__Required work__. Gather each line in the items below that contains the word "apenas", and copy every such line in full.

-- Data supplied follows --

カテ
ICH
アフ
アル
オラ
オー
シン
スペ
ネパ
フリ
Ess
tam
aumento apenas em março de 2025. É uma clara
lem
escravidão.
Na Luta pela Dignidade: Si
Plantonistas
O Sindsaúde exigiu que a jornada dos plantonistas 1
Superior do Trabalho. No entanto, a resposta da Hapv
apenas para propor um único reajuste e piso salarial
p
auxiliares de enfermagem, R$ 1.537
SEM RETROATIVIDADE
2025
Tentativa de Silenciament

-- Data supplied concluded --
-- Data supplied follows --

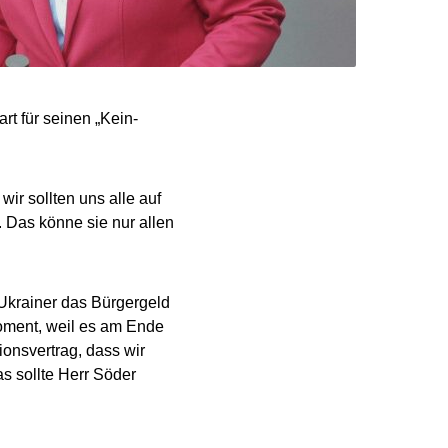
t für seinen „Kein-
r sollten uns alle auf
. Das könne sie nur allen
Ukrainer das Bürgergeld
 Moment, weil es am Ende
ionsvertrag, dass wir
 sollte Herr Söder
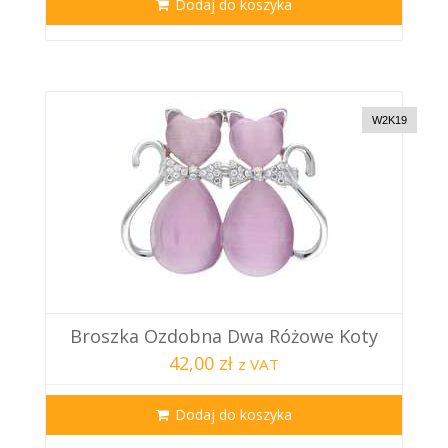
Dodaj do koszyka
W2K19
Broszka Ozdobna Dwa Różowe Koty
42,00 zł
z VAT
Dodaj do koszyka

-- Data supplied concluded --
-- Data supplied follows --

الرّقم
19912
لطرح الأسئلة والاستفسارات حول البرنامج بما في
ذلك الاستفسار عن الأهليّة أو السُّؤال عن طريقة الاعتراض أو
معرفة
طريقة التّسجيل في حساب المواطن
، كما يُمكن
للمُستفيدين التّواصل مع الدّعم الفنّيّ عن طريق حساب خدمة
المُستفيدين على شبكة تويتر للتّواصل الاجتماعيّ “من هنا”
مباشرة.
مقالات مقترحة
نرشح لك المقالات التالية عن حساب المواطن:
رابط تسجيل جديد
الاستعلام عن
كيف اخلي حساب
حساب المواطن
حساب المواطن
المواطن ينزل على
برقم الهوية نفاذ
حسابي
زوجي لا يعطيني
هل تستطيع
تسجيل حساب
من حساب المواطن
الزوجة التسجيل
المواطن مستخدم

-- Data supplied concluded --

__Exercise answer__.
aumento apenas em março de 2025. É uma clara
apenas para propor um único reajuste e piso salarial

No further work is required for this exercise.